Ward is an obscure politician whose certitude exceeds his imagination. His incomprehension of the Israeli-Palestinian conflict is significant, though, because it’s a widespread condition.
Most Israelis support Palestinian statehood. So do numerous friends and supporters of Israel, including The Times, for which I write. Yet these facts don’t register with Ward at all. He is far from unique in this and it’s worth considering why. Here’s my hypothesis.
Some time around the revolutionary ferment of the late 1960s, an idea took hold in Western debate that has proved durable. The state of Israel had managed to establish and successfully defend itself in a hostile environment. After the Six-Day War it fatefully occupied the West Bank and Gaza.
Even though successive Israeli governments treated these territories as juridically separate from Israel and regarded them as bargaining chips in future negotiations, the notion of Israel as a settler-state gained wings.
It was, and remains, a fantastic misconception. Israel’s founding was part of the modern struggle for national self-determination. Its close alliance with the United States may be unquestioned now but it is quite a recent development. In the 1950s, Israel’s principal Western backer was France. Yet, in the wave of decolonisation in the 1960s, Israel came to be seen as an outpost of Western imperialism.
Though British Liberalism is hardly the most important part of this depressing history, the notion of Zionism as a colonialist and racist enterprise did gain traction among the forerunners of the Lib Dems. In an article in the Journal of Liberal History, Summer 2010, Peter Hellyer, a former aide to Liberal leader David Steel, recounted how he had attended a conference in Cairo in 1969 on behalf of the Young Liberals. The conference comprised representatives of African liberation movements and also Fatah and the PLO.

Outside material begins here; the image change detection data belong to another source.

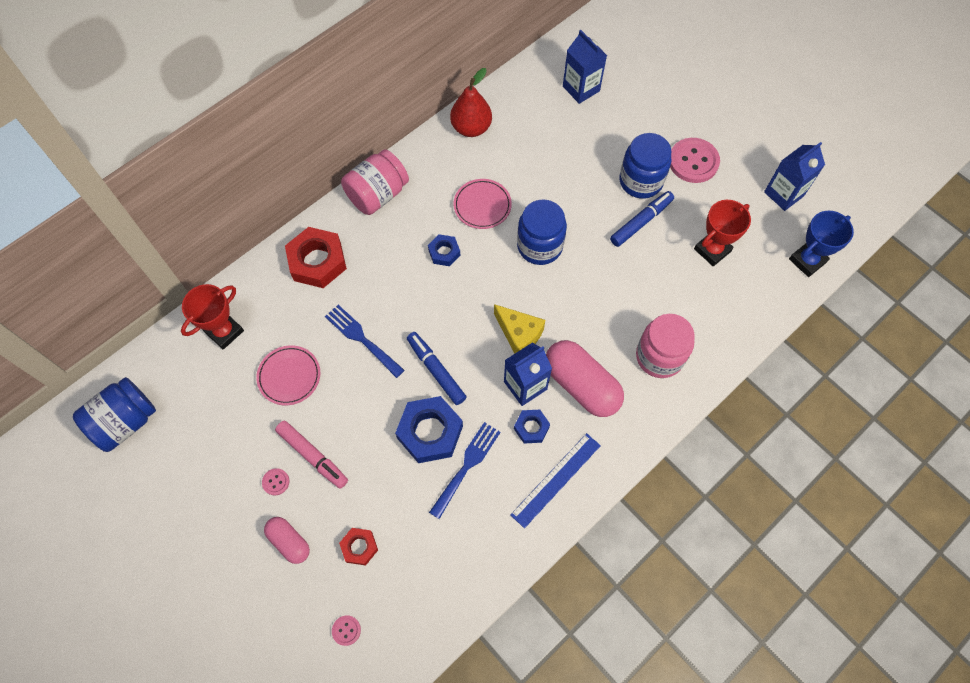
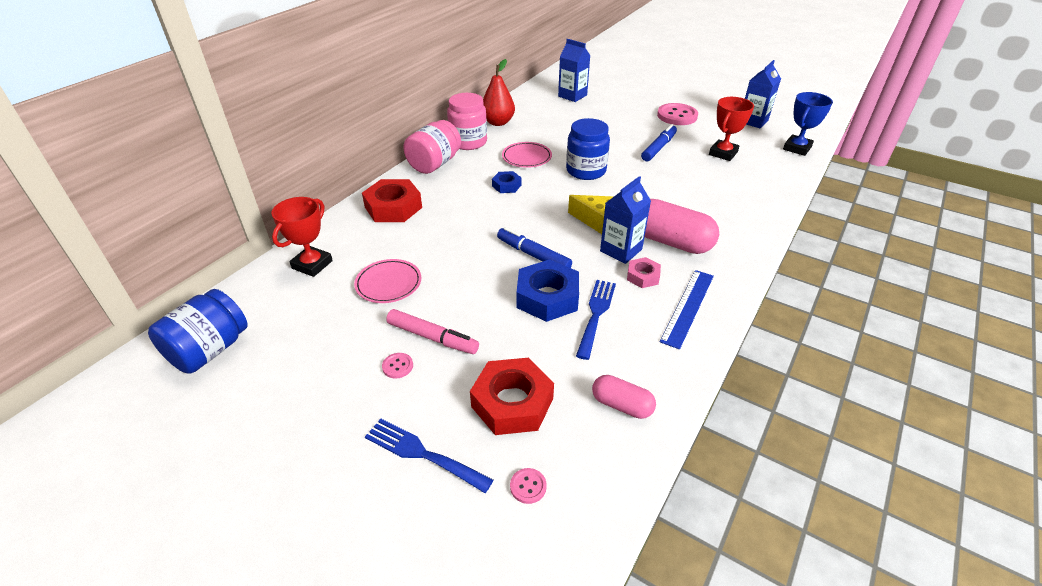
camera: 15 degrees left, 25 degrees down
(289, 542) = (429, 415): pink capsule -> pink capsule (621, 405)
(359, 547) = (512, 402): red nut -> red nut, size x1.86
(361, 339) = (453, 247): blue fork -> blue fork (422, 454)
(531, 428) = (643, 276): blue nut -> pink nut
(640, 181) = (644, 129): blue jar -> none
(659, 356) = (724, 214): pink jar -> pink jar (468, 142)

Apparently, the experience of tour- ing a refugee camp and a “guerrilla camp” (Hellyer’s term) awoke him and his comrades to the Palestinian cause.
A generation later, the images of Israel as an oppressor and the Palestinian cause as analogous to the struggle against apartheid are common in British debate. They are mainly, but not only, to be found on the Left and among professed liberals of a certain type.
These notions have only the most tenuous of links to the real politics of the Middle East. The Israeli-Palestinian conflict is not a liberation struggle but a clash of two legitimate national claims to the same territory, which must ultimately be resolved in a two-state accommodation between a secure Israel and a sovereign Palestine.
Jonathan Freedland, the Guardian columnist and my fellow JC contributor, wrote recently on this page of his fear that the movement to boycott Israel was becoming politically mainstream.
I share the apprehension but doubt that it is within Israel’s power to do much about it, for the boycott movement is not at root about Israel at all. It’s instead a romantic idea for which the Middle East conflict is a sort of cipher. Framed as a demand for disinterested justice, it’s a species of dogged irrationalism that finds prosaic embodiment in the figure of David Ward. It’s depressing but that’s what friends of Israel are up against.